Epistemology

 

SCIENCE

Catherine Morin, dans son nouveau livre “L’ Homme et son cerveau: Neurosciences et psychanalyse” (2017) commente mes idées dans un paragraphe de son livre.

Je me permets de répondre sur quelques points, principalement pour faire avancer le dialogue et le débat:

1) la raison pour laquelle je parle de réalité mentale plutôt que psychique est exclusivement due au fait qu’en Anglais, ‘psychic’ a d’autres connotations, et que pour éviter ces connotations parapsychologiques, je préfère, en Anglais, le mot ‘mental’.

2) Je suis plutôt d’accord avec Catherine Morin que ce n’est pas l’existence d’un mode de pensée primaire qui est l’objet de la psychanalyse, et certainement pas les processus neuronaux qui sous-tendent un tel mode. C’est d’ailleurs ce que Gertrudis Van de Vijver et moi avons défendu au dernier congrès international de Neuropsychanalyse à Londres ce mois-ci (juillet 2017), dans un débat ‘Oxford Style’ très serré contre Mark Solms et Yoram Yovell.
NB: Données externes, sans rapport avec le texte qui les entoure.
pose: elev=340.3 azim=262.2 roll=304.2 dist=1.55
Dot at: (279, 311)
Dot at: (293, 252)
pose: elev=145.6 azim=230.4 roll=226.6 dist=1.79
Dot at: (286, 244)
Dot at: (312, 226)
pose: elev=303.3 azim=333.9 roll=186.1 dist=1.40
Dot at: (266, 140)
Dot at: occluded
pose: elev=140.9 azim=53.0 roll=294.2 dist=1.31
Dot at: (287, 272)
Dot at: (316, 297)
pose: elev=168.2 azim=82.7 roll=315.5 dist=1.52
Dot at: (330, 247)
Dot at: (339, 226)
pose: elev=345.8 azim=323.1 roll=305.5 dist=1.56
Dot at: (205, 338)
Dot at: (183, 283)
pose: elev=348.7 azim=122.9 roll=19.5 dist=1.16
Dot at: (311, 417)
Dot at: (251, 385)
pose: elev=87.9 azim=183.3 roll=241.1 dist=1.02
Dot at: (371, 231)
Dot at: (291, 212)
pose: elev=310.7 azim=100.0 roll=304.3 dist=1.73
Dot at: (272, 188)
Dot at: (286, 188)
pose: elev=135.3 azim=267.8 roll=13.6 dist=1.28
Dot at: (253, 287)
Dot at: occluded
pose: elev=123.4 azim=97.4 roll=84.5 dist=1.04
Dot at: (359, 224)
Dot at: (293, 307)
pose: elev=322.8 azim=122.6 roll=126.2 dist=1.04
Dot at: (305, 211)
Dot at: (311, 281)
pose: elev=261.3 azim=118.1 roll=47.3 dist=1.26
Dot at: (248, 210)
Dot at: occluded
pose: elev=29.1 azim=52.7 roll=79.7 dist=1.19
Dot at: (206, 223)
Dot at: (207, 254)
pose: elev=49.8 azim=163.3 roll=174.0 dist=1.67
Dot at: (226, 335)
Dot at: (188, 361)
…et donc pour être tout à fait claire: ‘psychanalyse et neurosciences: un même objet?’: non! Ce n’est pas la position que je défends, ce n’est pas celle que nous défendons. Voir plus précisément ici, d’ailleurs:

http://journal.frontiersin.org/…/fpsyg.2017.01259/full

En très bref: je pense que le physiologique impose des contraintes, des conditions au mental, mais ne le détermine pas. Le mental est organisé, mais il n’est pas organisé de n’importe quelle façon et le biologique impose des limites, des conditions, des contraintes à cette organisation. J’ai appelé ça dans d’autres contextes des ‘talons d’Achilles’: le mental est accroché au biologique et aux points d’accroc, le mental fait montre de particularités qui imposent des limites, des impossibilités, des vulnérabilités (p ex la matérialisation physiologiques des représentations – des signifiants – du fait qu’elle ne peut se faire que de par son côté moteur, implique nécessairement une ambiguïté phonémique). Or, je défends partout (enfin c’est ce que je pensais) que ces limites, ces conditions ne déterminent pas le mental, qu’il y a une différence entre imposer des contraintes et déterminer.

Par ailleurs, même s’il est intéressant de saisir cet accroc du mental au physiologique, y compris pour l’éclairage sur le mental (pas tout est possible, jamais tout ne sera possible), la vie mentale s’organise de l’autre côté du point de bascule – j’ai parlé dans le congrès de neuropsychanalyse de la vie représentationnelle, et des lois (ou principes, ou régularités) qui organisent cette vie représentationnelle (en particulier celles qui sont constituées par l’ordre temporelle réciproque entre ces représentations, càd, par l’histoire du sujet) – les représentations étant des intentions d’agir non complètement déchargées, que je vois comme des signifiants.

 

 

VERITE

« Jamais la psychologie ne pourra dire sur la folie la vérité, puisque c’est la folie qui détient la vérité de la psychologie. »,  Michel Foucault,  extrait de « Maladie mentale et psychologie »

“I say, we good Presbyterian Christians should be charitable in these things, and not fancy ourselves so vastly superior to other mortals, pagans and what not, because of their half-crazy conceits on these subjects.  There was Queequeg, now, certainly, entertaining the most absurd notions about Yojo and his Ramadan; – but what of that? Queequeg thought he knew what he was about, I suppose; he seemed to be content; and there let him rest. All our arguing with him would not avail; let him be, I say; and Heaven have mercy on us all – Presbyterians and Pagans alike – for we are all somehow dreadfully cracked about the head, and sadly need mending.” Moby Dick, Herman Melville, p. 98.